OKEx, Malta-based cryptocurrency exchange, announced a new feature enabling its users to convert small balances to the proprietary token OKB of the company.
OKEx announced that the new product would allow the exchange users to convert all the crypto-asset balances of less than 0.001 Bitcoin (BTC) (roughly $7.38 at press time) into OKB. The upper conversion value limit is 0.01 BTC (roughly $73.84 at press time), there is no conversion time limit, but the conversion is only available if the price fluctuates below 5%.
Small balance handling is a key feature for long-term traders as it prevents users from wasting resources when trading multiple assets, a trader said. He added that small balances are a big problem when it comes to crypto exchanges “because they are funds that cannot be used” for trade.
Similar Feature That Binance has
Binance has a similar feature that allows users to convert small balances into their proprietary Binance Coin (BNB) token — often called dust. When the feature first launched at the end of April 2018, co-founder of Binance and CEO Changpeng Zhao joked on Twitter, “I hear the team has built a broom, who wants it?”

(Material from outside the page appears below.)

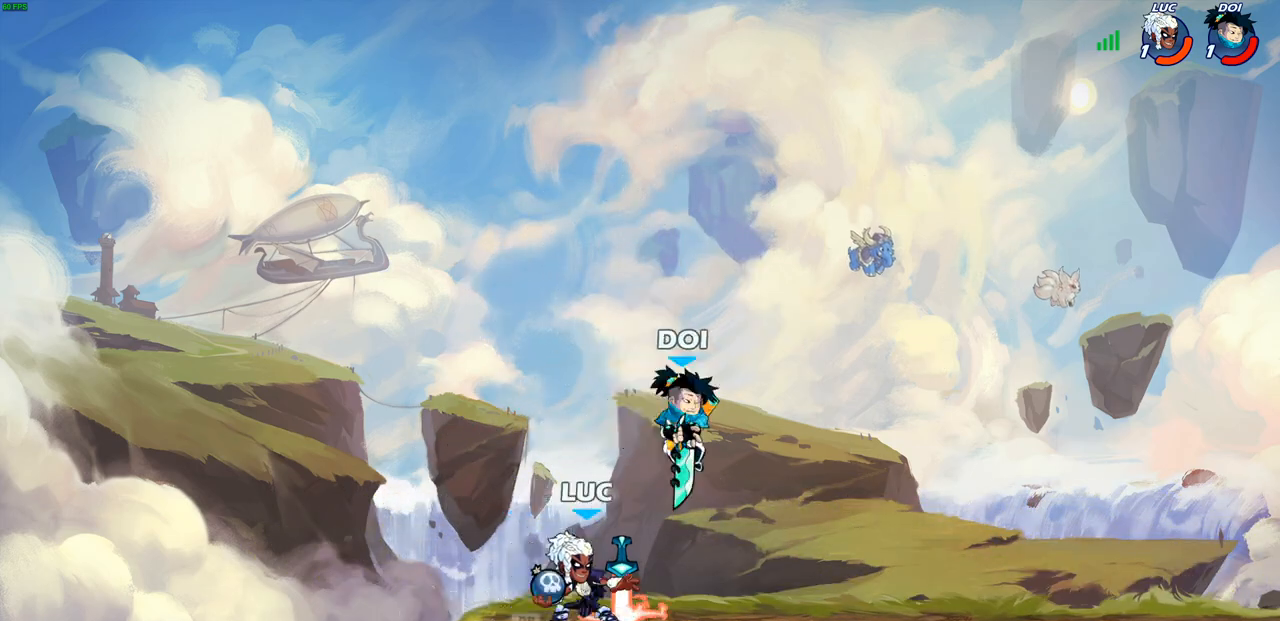
{"buttons": [], "left_stick": "down-right", "right_stick": "center", "events": [[283, "CROSS", "down"], [350, "CROSS", "up"], [367, "CIRCLE", "down"], [383, "left_stick", "down-right"], [483, "CIRCLE", "up"]]}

OKB allows users to pay less for trading platform fees, just like BNB. In February, OKEx explained in a post some of the advantages that OKB holders have on its exchange:
“There is only one trading fee discount program for OKB holders on OKEx, in which users only need to hold 500 OKBs to enjoy fee discounts. To receive the maximum discount, users only need to hold a maximum of 2000 OKBs.”
Jay Hao, OKEx CEO, urged traders to avoid speculating on OKB, stating, “A principle that I recommend all our users stick to is that if you do not fully believe in the long term growth of OKEx, then please do not trade OKB.”
OKEx has grown in importance within the crypto ecosystem significantly over the past year. OKEx recently became the world’s top exchange of Bitcoin Futures by daily trading volume, overtaking veteran BitMEX from industry.
Hao presumably believes that his platform’s growth is not appreciated by OKEx’s competitors; in February he blamed them for denying service attacks against the exchange.